La personne devra justifier la dissimulation de son visage. Suivant la proposition de Laurence Vichnievsky (MoDem), ex-magistrate, les députés ont modifié la définition qu'ils avaient trouvée en commission et que plusieurs y compris à droite trouvaient "inapplicable". Le juge devait en effet prouver l'intention de la personne portant un casque ou une cagoule de participer à des troubles. Dans la nouvelle rédaction, pour laquelle le gouvernement a donné un avis de "sagesse", la charge de la preuve est renversée et ce sera à la personne d'apporter un "motif légitime" à la dissimulation de son visage.
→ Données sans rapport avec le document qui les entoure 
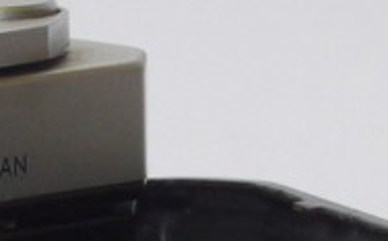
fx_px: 4299
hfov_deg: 5.2
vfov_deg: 3.2
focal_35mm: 407
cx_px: -58
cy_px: 556
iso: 800
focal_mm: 30
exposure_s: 1/80
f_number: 10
Un risque d'"arbitraire" selon les Insoumis. La gauche a vivement critiqué ce nouveau délit, "inefficace" selon les socialistes et les communistes, et "introduisant de l'arbitraire" d'après les Insoumis, qui ont épinglé une future "loi anti-cagoule" dans la lignée du "décret anti-cagoule" pris sous Nicolas Sarkozy en 2009. Ce décret prévoyait que le fait de dissimuler son visage au sein ou aux abords d'une manifestation était passible d'une amende de 1.500 euros au plus. Peu d'amendes ont été infligées et passer à un délit est "opportun pour une dissuasion", a appuyé Eric Ciotti (LR).
Contrairement à ce qui était programmé, les députés n'ont pas terminé l'examen des quelque 90 amendements restants, à la suspension des travaux à 1h. Cela va nécessiter de trouver un nouveau créneau pour terminer les débats sur ce texte issu du Sénat, alors que son vote solennel en première lecture est programmé mardi 5 février.
Moment de tensions au sujet des LBD. Une série d'amendements des Insoumis à la proposition de loi "anticasseurs" a aussi engendré mercredi soir une poussée de tension à l'Assemblée. Au cœur du débat, la question suivante : faut-il interdire l'usage par les forces de l'ordre des lanceurs de balles de défense ou de certaines grenades ? Il faut "en finir avec les LBD", comme dans d'autres pays européens et comme le réclame le Défenseur des droits, ont défendu Clémentine Autain, Danièle Obono et Ugo Bernalicis, qui a égrené une liste de victimes ayant été blessées lors des manifestations de "gilets jaunes".
Le ministre de l'Intérieur Christophe Castaner a répondu : "les armes de défense peuvent blesser, mutiler dans certains cas par des conditions d'utilisation accidentelles et anormales. Elles doivent faire l'objet d'enquêtes". Mais selon le ministre, "supprimer les armes de défense dans des situations aussi dramatiques que celles qu'ont vécues nos fonctionnaires sur le terrain au Puy-en-Velay", où la préfecture a été incendiée le 1er décembre, reviendrait à offrir aux forces de l'ordre "un choix simple: le corps-à-corps ou leur arme de service". Les Insoumis, qui estiment que la proposition de loi "ne considère que d'un côté les violences", ont aussi cherché en vain à interdire les grenades lacrymogènes assourdissantes GLI-F4, à renforcer la formation des policiers et gendarmes, et encore à créer des "observatoires des violences policières".